El Indo y el Ganges en La India; el Yangtsé, el Río Amarillo, el Río de las Perlas y el Hai en China, el Mekong en el sudeste asiático, el Amur en Rusia; y el Nilo y el Río Níger, en África. Todos son grandes ríos pero tienen en común algo más. Juntos, estos 10 ríos transportan hasta el océano el 95% de los residuos plásticos que cada año acaban en el mar, que se sitúa en torno a las 4,8 y las 12,7 millones de toneladas anuales.

Las vías fluviales son uno de agentes más efectivos de transporte de nuestro planeta. Desde hace millones de años, estos aportan a los océanos los sedimentos y la materia orgánica que sostiene multitud de ecosistemas marinos, por lo que no resulta difícil aventurar que un material tan ligero como el plástico y que se puede degradar en partes diminutas, encuentre el los ríos una forma fácil, casi natural, de continuar su ciclo de vida hasta parar en el mar.

Cada año, entre 4,8 y 12,7 millones de toneladas de plástico acaba en los océanos

Esto fue comprobado en un estudio publicado en el año 2017 en la revista Environmental Science & Technology bajo el títuloExport of Plastic Debris by Rivers into the Sea. En él, sus autores, liderados por el doctor Christian Schmidt, hidrogeólogo en el Centro Helmholtz para la Investigación Medioambiental -UFZ- analizaron varios estudios científicos que examinaban la carga plástica en los sistemas fluviales, es decir, la cantidad de plástico transportado por el agua en los ríos.

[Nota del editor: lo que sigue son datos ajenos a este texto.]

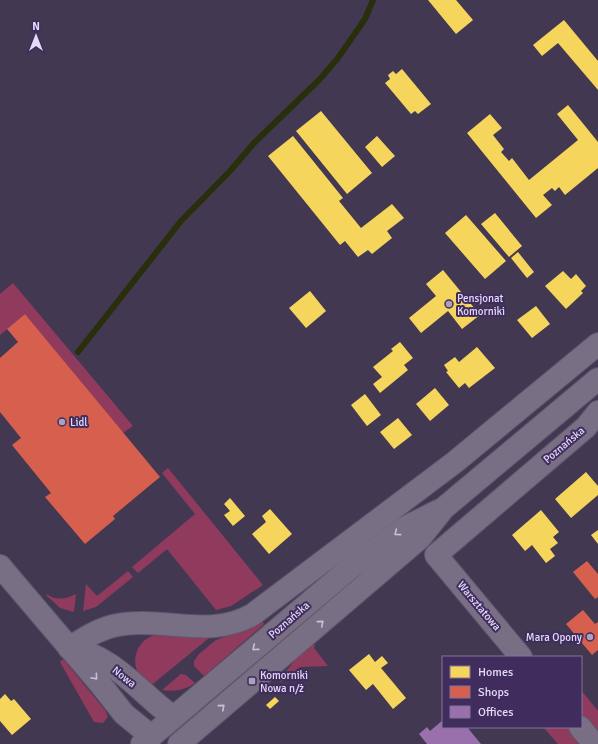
<svg xmlns="http://www.w3.org/2000/svg" width="598" height="744" font-family="Signika,sans-serif">
  <style>
    .green { fill: #903b5e }
    .homes { fill: #f6d55c }
    .shops { fill: #d6604d }
    .offices { fill: #9970ab }
    .lines { fill: none; stroke-linecap: round; stroke-linejoin: round }
    .stream { stroke: #292f0b; stroke-width: 6 }
    .street-casing { stroke: #5e566c; stroke-width: 24 }
    .secondary-casing { stroke: #5e566c; stroke-width: 24 }
    .street { stroke: #786f85; stroke-width: 22 }
    .secondary { stroke: #786f85; stroke-width: 22 }
    .oneway { stroke: #c8bfdb }
    .poi-dot { fill: #aba1be; stroke: #402d5d; stroke-width: 1.5 }
    .labels { text-anchor: middle; dominant-baseline: central; stroke-width: 4; stroke-linejoin: round; paint-order: stroke }
    .poi-label { font-size: 11px; fill: #e3daf8; stroke: #402d5d; text-anchor: start }
    .street-label { font-size: 11px; fill: #e3daf8; stroke: #402d5d }
  </style>
  <rect width="100%" height="100%" fill="#423852"/>
  <path class="green" d="M 13,283 L 133,426 L 123,433 L 25,314 L 0,335 L 0,294 Z
    M 168,468 L 263,585 L 231,606 L 216,610 L 167,549 L 138,573 L 132,567 L 195,514 L 162,473 Z
    M 128,571 L 133,577 L 96,607 L 83,611 L 86,584 L 97,596 Z
    M 47,594 C 55,601 67,599 76,594 L 74,612 L 60,608 L 46,595 Z
    M 261,619 L 264,624 L 204,676 L 194,666 L 194,661 L 199,654 L 216,640 L 239,632 Z
    M 156,635 L 209,638 L 154,683 L 150,685 C 147,682 142,679 140,676 C 129,661 138,638 156,635 Z
    M 312,642 L 315,646 L 314,648 L 328,666 L 300,667 L 281,682 L 279,680 L 303,650 Z
    M 63,659 L 105,710 L 108,717 L 103,723 L 94,722 L 60,662 Z
    M 181,674 L 186,675 L 195,683 C 186,690 174,692 162,690 Z
    M 581,690 L 598,711 L 598,734 L 581,713 Z
    M 543,727 L 568,727 L 582,744 L 558,744 Z"/>
  <path class="homes" d="M 428,0 L 456,0 L 473,20 L 456,34 Z
    M 564,20 L 598,61 L 598,90 L 558,43 L 542,56 L 533,45 Z
    M 402,69 L 431,104 L 418,114 L 415,111 L 411,114 L 385,83 L 390,79 L 388,75 L 393,71 L 396,74 Z
    M 568,105 L 598,142 L 598,168 L 565,195 L 559,187 L 555,191 L 552,188 L 543,195 L 552,205 L 536,218 L 467,133 L 490,114 L 502,128 L 493,135 L 504,149 L 501,152 L 509,161 L 512,158 L 529,180 L 578,140 L 557,114 Z
    M 321,111 L 372,173 L 347,194 L 296,131 Z
    M 293,136 L 343,198 L 339,201 L 361,228 L 392,204 L 404,218 L 387,231 L 392,238 L 372,254 L 368,250 L 358,257 L 345,241 L 340,245 L 268,156 Z
    M 377,136 L 395,156 L 382,167 L 365,147 Z
    M 495,213 L 522,246 L 509,257 L 481,224 Z
    M 466,215 L 506,261 L 485,279 L 445,233 Z
    M 518,252 L 534,272 L 527,278 L 511,258 Z
    M 443,270 L 480,315 L 462,329 L 448,311 L 421,333 L 409,318 L 436,296 L 426,284 Z
    M 563,271 L 571,279 L 576,274 L 586,286 L 581,291 L 583,293 L 566,309 L 545,286 Z
    M 310,291 L 326,311 L 306,328 L 289,308 Z
    M 536,306 L 550,324 L 532,338 L 517,320 Z
    M 400,342 L 413,358 L 404,365 L 408,370 L 380,393 L 373,384 L 382,377 L 373,367 L 393,351 L 391,349 Z
    M 477,347 L 495,368 L 469,388 L 465,383 L 459,388 L 446,372 L 448,371 L 444,365 L 455,357 L 459,362 Z
    M 435,388 L 449,405 L 430,421 L 416,404 Z
    M 365,394 L 381,415 L 367,426 L 351,405 Z
    M 398,418 L 412,435 L 394,449 L 380,432 Z
    M 586,472 L 598,486 L 598,495 L 571,518 L 555,499 Z
    M 230,498 L 245,516 L 233,526 L 224,515 L 230,511 L 224,504 Z
    M 270,509 L 292,534 L 269,554 L 252,534 L 266,522 L 262,516 Z
    M 541,510 L 559,532 L 553,537 L 558,543 L 550,549 L 555,556 L 546,563 L 532,545 L 525,551 L 512,535 Z
    M 598,530 L 598,544 L 591,535 Z
    M 369,654 L 375,662 L 382,656 L 388,663 L 381,668 L 406,698 L 393,709 L 373,684 L 366,690 L 349,670 Z
    M 5,694 L 11,701 L 14,699 L 31,719 L 12,735 L 0,721 L 0,699 Z
    M 275,697 L 279,701 L 270,709 L 266,705 Z"/>
  <path class="shops" d="M 25,314 L 160,477 L 113,516 L 115,519 L 85,544 L 45,497 L 51,493 L 12,445 L 21,438 L 0,412 L 0,358 L 18,342 L 7,329 Z
    M 587,561 L 598,574 L 598,597 L 595,599 L 573,572 Z
    M 583,610 L 595,624 L 598,622 L 598,650 L 592,655 L 566,624 Z"/>
  <path class="offices" d="M 443,720 L 443,727 L 467,727 L 481,744 L 427,744 L 419,734 L 427,727 L 430,731 Z"/>
  <g class="lines">
    <path class="stream" d="M 78,352 L 181,221 L 231,170 L 254,143 L 319,80 L 338,58 L 365,19 L 373,0"/>
    <defs>
      <path id="street" d="M 0,566 L 101,685 L 124,714 L 151,736
        M 69,648 C 83,639 97,630 113,626 C 160,615 208,640 252,615 L 455,462 L 598,344
        M 70,648 C 113,655 140,693 173,717
        M 521,657 L 436,555 L 586,427 L 598,412
        M 580,727 L 594,744"/>
      <path id="secondary" d="M 142,744 L 349,569 L 404,528 L 438,511
        M 179,744 L 420,538 L 444,508 L 598,379"/>
    </defs>
    <use href="#street" class="street-casing"/>
    <use href="#secondary" class="secondary-casing"/>
    <use href="#street" class="street"/>
    <use href="#secondary" class="secondary"/>
  </g>
  <defs><path id="oneway-chevron" d="M-2-3.5L2.5 0L-2 3.5" fill="none" stroke-width="1.6" stroke-linecap="round" stroke-linejoin="round"/></defs>
  <g class="oneway">
    <use href="#oneway-chevron" transform="translate(397 533) rotate(143)"/>
    <use href="#oneway-chevron" transform="translate(321 623) rotate(-40)"/>
    <use href="#oneway-chevron" transform="translate(255 648) rotate(140)"/>
    <use href="#oneway-chevron" transform="translate(95 677) rotate(49)"/>
    <use href="#oneway-chevron" transform="translate(222 707) rotate(-41)"/>
  </g>
  <g class="poi-dot">
    <circle cx="449" cy="304" r="4"/>
    <circle cx="62" cy="422" r="4"/>
    <circle cx="590" cy="637" r="4"/>
    <rect x="248" y="677" width="8" height="8" rx="2"/>
  </g>
  <g class="labels">
    <g class="poi-label">
      <text x="457" y="298">Pensjonat<tspan x="457" dy="13">Komorniki</tspan></text>
      <text x="70" y="422">Lidl</text>
      <text x="582" y="637" text-anchor="end">Mara Opony</text>
      <text x="260" y="675">Komorniki<tspan x="260" dy="13">Nowa n/ż</tspan></text>
    </g>
    <g class="street-label">
      <text transform="translate(564 445) rotate(-40)">Poznańska</text>
      <text transform="translate(479 606) rotate(50)">Warsztatowa</text>
      <text transform="translate(289 620) rotate(-41)">Poznańska</text>
      <text transform="translate(124 677) rotate(38)">Nowa</text>
    </g>
  </g>
  <rect x="442" y="656" width="140" height="72" fill="#402d5d" stroke="#81729b"/>
  <rect x="450" y="666" width="20" height="12" fill="#f6d55c" stroke="#81729b"/>
  <text x="478" y="676" font-size="12" fill="#e3daf8">Homes</text>
  <rect x="450" y="686" width="20" height="12" fill="#d6604d" stroke="#81729b"/>
  <text x="478" y="696" font-size="12" fill="#e3daf8">Shops</text>
  <rect x="450" y="706" width="20" height="12" fill="#9970ab" stroke="#81729b"/>
  <text x="478" y="716" font-size="12" fill="#e3daf8">Offices</text>
  <g transform="translate(36 36)" stroke="#402d5d" stroke-width="3" paint-order="stroke">
  <path d="M0-3L7 15L0 10L-7 15Z" fill="#e3daf8"/>
  <text y="-6" font-size="11" font-weight="bold" text-anchor="middle" fill="#e3daf8">N</text>
  </g>
</svg>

Entre algunas de sus conclusiones, los autores encontraron que existía una relación directa entre la cantidad de desechos plásticos que acababan en los ríos, y la eliminación adecuada de los mismos en sus zonas de captación, es decir, en su lugar de origen, algo que también aumentaba proporcionalmente con el volumen de agua transportada por los ríos, así como con la distancia recorrida por los mismos.

Los investigadores también detallan que los 10 sistemas fluviales con la mayor carga plástica, 8 de los cuales transcurren por Asia y 2 por África, áreas la mayoría en vías de desarrollo en las que viven cientos de millones de personas, son responsables de alrededor del 90% de la entrada global de plástico al mar.

Pese a algunas iniciativas pioneras, limpiar el plástico de los océanos se presenta en la actualidad una tarea complicada, por ello, para los investigadores, reducir a la mitad la carga plástica que transportan los ríos al mar en el medio plazo ya supondría todo un éxito, para lo que plantean indispensable una mejora de la gestión de este tipo de residuos en su origen, además de medidas destinadas a la toma de conciencia en estos países sobre el problema de la contaminación plástica.